With the records in front of you, set every one of them down exactly.

-- DATA UNDER STUDY --
┌──

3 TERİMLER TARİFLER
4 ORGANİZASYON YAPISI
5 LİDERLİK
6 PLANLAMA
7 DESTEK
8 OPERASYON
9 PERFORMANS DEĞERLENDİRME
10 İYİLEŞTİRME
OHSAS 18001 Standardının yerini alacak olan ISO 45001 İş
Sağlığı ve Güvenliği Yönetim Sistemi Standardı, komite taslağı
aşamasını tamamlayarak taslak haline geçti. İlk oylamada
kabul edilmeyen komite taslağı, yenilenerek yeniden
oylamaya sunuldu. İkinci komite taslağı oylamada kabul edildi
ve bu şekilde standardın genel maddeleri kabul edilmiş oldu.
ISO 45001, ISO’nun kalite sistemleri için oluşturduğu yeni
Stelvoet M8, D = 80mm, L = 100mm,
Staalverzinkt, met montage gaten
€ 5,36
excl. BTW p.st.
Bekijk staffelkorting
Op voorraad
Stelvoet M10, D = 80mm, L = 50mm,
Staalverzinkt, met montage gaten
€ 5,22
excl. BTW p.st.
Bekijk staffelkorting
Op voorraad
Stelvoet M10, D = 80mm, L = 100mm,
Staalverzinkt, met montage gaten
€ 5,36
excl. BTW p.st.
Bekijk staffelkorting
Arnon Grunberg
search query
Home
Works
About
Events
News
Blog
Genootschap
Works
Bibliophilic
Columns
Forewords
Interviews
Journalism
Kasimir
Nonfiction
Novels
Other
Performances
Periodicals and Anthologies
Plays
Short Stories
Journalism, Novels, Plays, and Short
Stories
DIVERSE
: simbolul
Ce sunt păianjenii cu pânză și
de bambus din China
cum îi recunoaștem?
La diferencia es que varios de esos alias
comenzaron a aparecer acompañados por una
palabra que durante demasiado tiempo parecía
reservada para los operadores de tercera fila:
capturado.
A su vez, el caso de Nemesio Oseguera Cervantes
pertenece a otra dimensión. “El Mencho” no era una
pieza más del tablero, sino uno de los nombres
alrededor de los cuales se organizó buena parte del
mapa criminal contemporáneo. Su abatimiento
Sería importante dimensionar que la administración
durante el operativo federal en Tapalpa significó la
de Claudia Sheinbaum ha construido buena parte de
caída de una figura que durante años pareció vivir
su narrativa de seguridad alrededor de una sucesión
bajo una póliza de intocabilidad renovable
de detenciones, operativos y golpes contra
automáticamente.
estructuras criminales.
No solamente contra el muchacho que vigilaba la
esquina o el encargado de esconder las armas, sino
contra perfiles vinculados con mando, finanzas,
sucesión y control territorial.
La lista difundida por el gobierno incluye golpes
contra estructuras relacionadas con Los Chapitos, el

└──

-- ANSWER --
3 TERİMLER TARİFLER
4 ORGANİZASYON YAPISI
5 LİDERLİK
6 PLANLAMA
7 DESTEK
8 OPERASYON
9 PERFORMANS DEĞERLENDİRME
10 İYİLEŞTİRME
OHSAS 18001 Standardının yerini alacak olan ISO 45001 İş
Sağlığı ve Güvenliği Yönetim Sistemi Standardı, komite taslağı
aşamasını tamamlayarak taslak haline geçti. İlk oylamada
kabul edilmeyen komite taslağı, yenilenerek yeniden
oylamaya sunuldu. İkinci komite taslağı oylamada kabul edildi
ve bu şekilde standardın genel maddeleri kabul edilmiş oldu.
ISO 45001, ISO’nun kalite sistemleri için oluşturduğu yeni
Stelvoet M8, D = 80mm, L = 100mm,
Staalverzinkt, met montage gaten
€ 5,36
excl. BTW p.st.
Bekijk staffelkorting
Op voorraad
Stelvoet M10, D = 80mm, L = 50mm,
Staalverzinkt, met montage gaten
€ 5,22
excl. BTW p.st.
Bekijk staffelkorting
Op voorraad
Stelvoet M10, D = 80mm, L = 100mm,
Staalverzinkt, met montage gaten
€ 5,36
excl. BTW p.st.
Bekijk staffelkorting
Arnon Grunberg
search query
Home
Works
About
Events
News
Blog
Genootschap
Works
Bibliophilic
Columns
Forewords
Interviews
Journalism
Kasimir
Nonfiction
Novels
Other
Performances
Periodicals and Anthologies
Plays
Short Stories
Journalism, Novels, Plays, and Short
Stories
DIVERSE
: simbolul
Ce sunt păianjenii cu pânză și
de bambus din China
cum îi recunoaștem?
La diferencia es que varios de esos alias
comenzaron a aparecer acompañados por una
palabra que durante demasiado tiempo parecía
reservada para los operadores de tercera fila:
capturado.
A su vez, el caso de Nemesio Oseguera Cervantes
pertenece a otra dimensión. “El Mencho” no era una
pieza más del tablero, sino uno de los nombres
alrededor de los cuales se organizó buena parte del
mapa criminal contemporáneo. Su abatimiento
Sería importante dimensionar que la administración
durante el operativo federal en Tapalpa significó la
de Claudia Sheinbaum ha construido buena parte de
caída de una figura que durante años pareció vivir
su narrativa de seguridad alrededor de una sucesión
bajo una póliza de intocabilidad renovable
de detenciones, operativos y golpes contra
automáticamente.
estructuras criminales.
No solamente contra el muchacho que vigilaba la
esquina o el encargado de esconder las armas, sino
contra perfiles vinculados con mando, finanzas,
sucesión y control territorial.
La lista difundida por el gobierno incluye golpes
contra estructuras relacionadas con Los Chapitos, el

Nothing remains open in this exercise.